The Som Tam was lovely to look at and tempted you to just scoop it up.

The main course section too was very limited. There were two rice preparations, a regular steamed (Kao Sauy) version, while the other had fried with eggs and some spices (Kao Pad Kai). The latter is very bucolic and we are sure it is what folks in Thailand whip up when guests unexpectedly drop in.

There was just one fish-based dish, which was very surprising, because seafood hogs the limelight in any Thai meal. The Phad Talay Kratiem Prik Thai had batter-fried seafood tossed in garlic and black pepper sauce. What we liked about this dish, which could double up as an appetizer, was that the chef had thrown long stalks of green peppercorns while tossing it. In fact, Prik Thai means Thai pepper and Chef Indrajit informed us that it is a common practice to lob fresh green peppercorns into Thai dishes since they exude mild heat, unlike the Thai chilies that are apt to sear a hole in your gullet and gut.

The Phad Pak Boong Fai Dang is another common street food of Thailand. It’s a simple stir-fry of greens like spinach leaves or morning glory with soya sauce, and is often considered to be a poor man’s dish because these leaves are easily available throughout that country. Highly nutritious and rich in fiber, we would have preferred our version with some burnt garlic and little more chilies to tickle our taste buds.

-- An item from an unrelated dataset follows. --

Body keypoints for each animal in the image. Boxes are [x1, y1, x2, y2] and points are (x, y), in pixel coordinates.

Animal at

Another famous Thai dish, Massaman Gai Curry, was also on the menu. One reason why Indians like Massaman curry is because it finds resonance with so many of our curries. The yellow gravy was fragrant, courtesy the bay leaves and lemongrass; it had a thick texture because of the paste of various nuts that went into it, and the coconut milk neutralized the fieriness of the chilly paste included.

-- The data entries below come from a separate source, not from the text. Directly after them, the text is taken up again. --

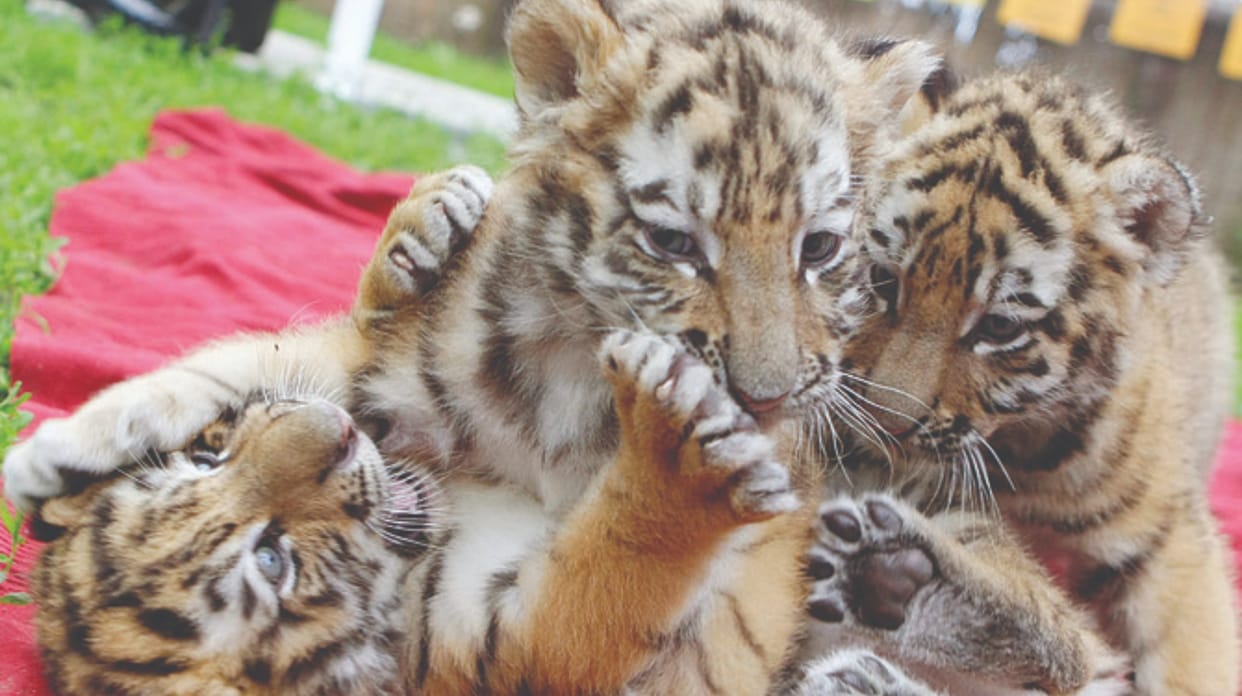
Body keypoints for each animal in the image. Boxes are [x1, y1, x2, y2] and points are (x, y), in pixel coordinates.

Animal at [5, 0, 949, 692]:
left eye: (818, 248)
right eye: (674, 243)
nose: (765, 400)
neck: (576, 375)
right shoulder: (388, 393)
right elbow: (246, 366)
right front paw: (62, 453)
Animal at [792, 71, 1239, 695]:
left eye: (1000, 327)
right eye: (883, 279)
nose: (884, 426)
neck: (1014, 448)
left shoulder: (1170, 540)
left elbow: (1196, 663)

For desserts, there was Beau Loy Sam See and Sang Ka Ya Fak Thong. The former had small rice balls in a coconut milk cream; while the latter was egg custard steamed into a whole pumpkin. We were more intrigued by the technique of cooking the custard so that it set and melded perfectly to the inner contours of the pumpkin, than its mild taste. Let’s just say, it is not everyone’s idea of pie. The Beau Loy Sam See is also a common street food in Thailand. The broth is not too sweet, while the rice balls aren’t too bland – but again, they might not tickle everyone’s sweet tooth.

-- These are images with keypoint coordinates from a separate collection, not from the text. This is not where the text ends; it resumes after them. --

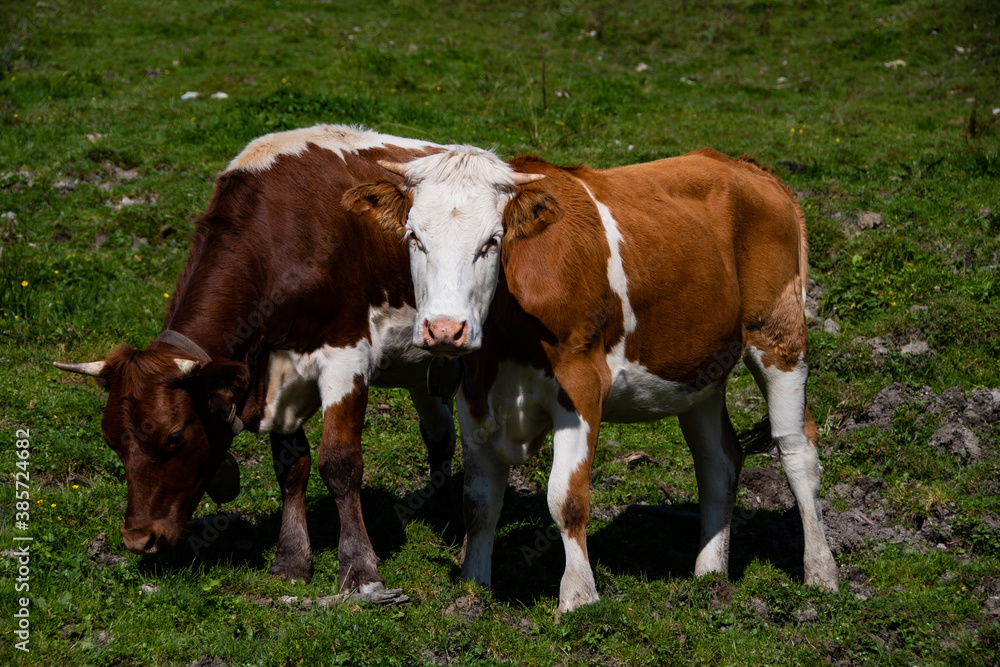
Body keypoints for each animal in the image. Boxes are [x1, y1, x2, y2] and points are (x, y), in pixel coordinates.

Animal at [55, 125, 458, 596]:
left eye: (175, 437)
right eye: (111, 441)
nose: (140, 538)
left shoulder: (346, 355)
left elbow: (340, 463)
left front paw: (360, 567)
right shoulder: (275, 374)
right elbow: (291, 468)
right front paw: (292, 559)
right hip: (420, 364)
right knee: (439, 432)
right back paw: (443, 510)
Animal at [348, 147, 840, 616]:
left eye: (492, 241)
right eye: (414, 238)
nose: (445, 330)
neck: (508, 333)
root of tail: (748, 168)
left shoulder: (581, 385)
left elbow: (566, 499)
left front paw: (578, 597)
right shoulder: (475, 395)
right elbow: (479, 504)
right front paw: (474, 587)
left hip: (779, 336)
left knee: (797, 451)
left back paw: (821, 573)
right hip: (701, 365)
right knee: (719, 461)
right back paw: (709, 574)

The dishes at the Taste of Thailand food festival were plainspoken and simple – just the way traditional cuisine usually is. We expected fireworks in the spiciness department, but perhaps Sofitel chose to tone it down, keeping in mind that most of its guests might not appreciate the fieriness. However, to make a food festival really stand out, an establishment needs to offer diners more choice, which was lacking at Pondichery Café. And the reason we were surprised about the frugality of options is because this is Pondichery Café we are talking about – a place where the options abound to the point of numbing the mind. After all, variety is not just the spice of life, it is the life of any cuisine, too!